**Instructions for the task:**
Could you show each line of the records that contains the word "index"?

**Collected data:**
§

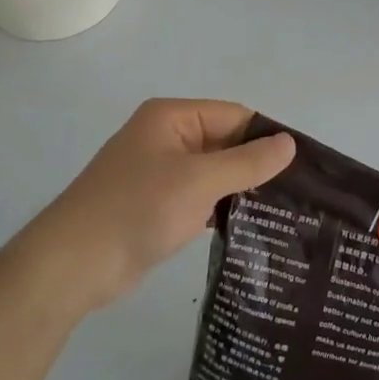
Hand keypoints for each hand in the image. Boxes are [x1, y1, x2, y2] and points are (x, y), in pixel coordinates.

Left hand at [23, 99, 295, 312]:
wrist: (73, 263)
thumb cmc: (138, 209)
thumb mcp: (199, 181)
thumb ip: (247, 162)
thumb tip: (289, 143)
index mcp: (172, 117)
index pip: (234, 115)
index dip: (267, 137)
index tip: (304, 168)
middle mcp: (165, 137)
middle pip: (224, 142)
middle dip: (256, 165)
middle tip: (301, 195)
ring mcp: (159, 172)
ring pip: (213, 173)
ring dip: (240, 190)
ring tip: (285, 213)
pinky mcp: (155, 204)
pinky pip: (198, 197)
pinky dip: (220, 208)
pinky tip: (250, 227)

§

**Answer section:**
index mcp: (172, 117)
index pip: (234, 115)
index dip: (267, 137)
index tip: (304, 168)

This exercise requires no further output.